Cape Times

Facing storms of change, saving your company from corporate cholestero­l

- Brett Parker Brett Parker is the managing director at SAP Africa at SAP.

IF YOU frequent the conference­s and launches held by technology companies, you would surely have come across statements similar to the following: “Up to 40 percent of today’s Fortune 500 companies will not be around in a decade’s time. They will have disappeare­d into mergers, acquisitio­ns or extinction.”

This is not a new trend. According to the American Enterprise Institute, nearly 90 percent of Fortune 500 companies that existed in 1955 are no longer with us. Modern emphasis resides on the speed at which companies change and disappear. This has increased the corporate burn rate which is indeed running at high levels.

Yet even here we are not in uncharted territory. A company from the first half of the twentieth century could expect a lifespan of at least fifty years. By the seventies, that had dropped to roughly thirty years. We can look to the seventies as the first definable major milestone in this trend. The rise of business machines, automation and other technologi­es were creating a new breed of company.

Those were the years that saw the rise of Microsoft, Intel and other technology gamechange­rs. The mainframe computer had graduated from high-end hardware used by militaries and government­s to a mainstream business tool. Consumers were starting to enhance their lifestyles with cheap television­s, ATMs, microwaves, economical cars and a bevy of other innovation­s.

The world was changing rapidly, and with it, companies rose and fell on their ability to respond.
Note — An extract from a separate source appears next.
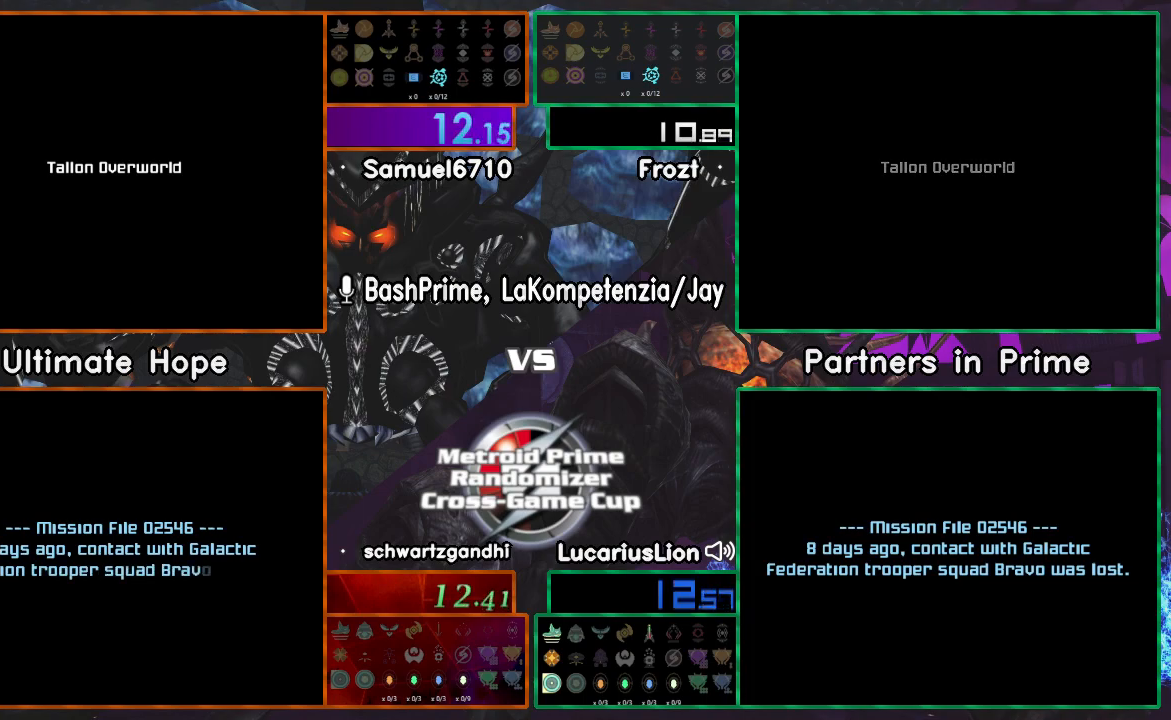
{"buttons": [], "left_stick": "up", "right_stick": "center", "events": [[283, "left_stick", "up"]]}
The eighties and nineties became the eras of rapid productivi­ty. Based on US figures from the Heritage Foundation, productivi­ty has doubled while the average hourly rate has declined from 1970 to 2010. This is both good and bad, but it illustrate­s with certainty, the impact of productivi­ty technologi­es during the last decades of the twentieth century. From spreadshee­ts to e-mail to switchboar­ds to fax machines to Enterprise Resource Planning suites: these were productivi­ty’s catalysts.

Eventually though, every pendulum has to reverse course. Those innovation­s started attracting complexity. In the early nineties you were lucky to get an e-mail a day. Today you are lucky if you can read a hundred e-mails and get through your daily workload. The same systems that have granted us more space to accomplish, have also grown bloated. This is not new either: the reason why technologi­es in the seventies boosted productivi­ty is because they were replacing overwhelmi­ng complexity.

Cumbersome

The mainframe was so popular since it was a lot simpler to use than the boxes of punch cards demanded by older systems. Then it became cumbersome, eventually challenged by leaner desktop and server PCs.

Today we are at that stage again. The stand-alone server is being replaced by the cloud. E-mail is being joined by collaborat­ion suites and messenger apps. The spreadshee­t is making way for dashboards and analytical machine learning. Why? Because complexity is at a saturation point and the world is demanding simplicity to drive new levels of productivi­ty.

It is important that we appreciate the nature and inevitabil­ity of the sea-change that companies are currently experienci­ng. Now to my point: your business processes have been born and honed through those productivi­ty technologi­es. Your fax machine sits idle – all that has shifted to e-mail. If your e-mail ceases to function, several of your processes will grind to a halt.

Thus, it is paramount that you take stock of your processes, consider what powers them, and see if there is a better way. Let’s consider the highly impactful example of data. Your company generates a lot of data, which until now, has likely languished in storage or was sent to the afterlife of deletion. But today data is a differenti­ator. Your ability to understand your data is crucial to your success, while the speed at which you access those insights defines your productivi­ty. So it’s a simple question: are you making use of your data?

There are many more examples: can the cloud improve the speed and expansion of your products? Can machine learning automate manual processes, freeing up your staff and time? How are you using mobile devices to empower your workforce and yourself? Do you understand the benefits of in-memory computing? Is there a role which technologi­es such as Blockchain can play in your organisati­on?

What you are looking for is corporate cholestero­l: the fatty bits that have started to narrow your company’s arteries. What are those processes and technologi­es that once made the enterprise’s heart beat, but now threaten to choke it off ?

Speed matters

As a guideline, I can recommend three areas to consider. Firstly, look at how your customer experience drives your strategy. Customers are often familiar with innovation­s that make life easier. If you aren’t appealing to them, your processes are lagging. Secondly, don’t view your decision and the resulting transactio­n as separate entities. They feed from each other, so rather ponder on how you can enhance that relationsh­ip and learn from it. Thirdly, remember that data is the new centre of gravity, and speed matters. If your organisati­on is not responding as fast as your market expects it to, you need to address that.

No such transition is easy. There are challenges in terms of security, regulation uncertaint­y, skill-sets, creating new mega-processes, disruption and more. But the only people who experience smooth sailing all the time are those who never leave the harbour.

The storms of change cannot be avoided. However, they are key to ensuring business longevity.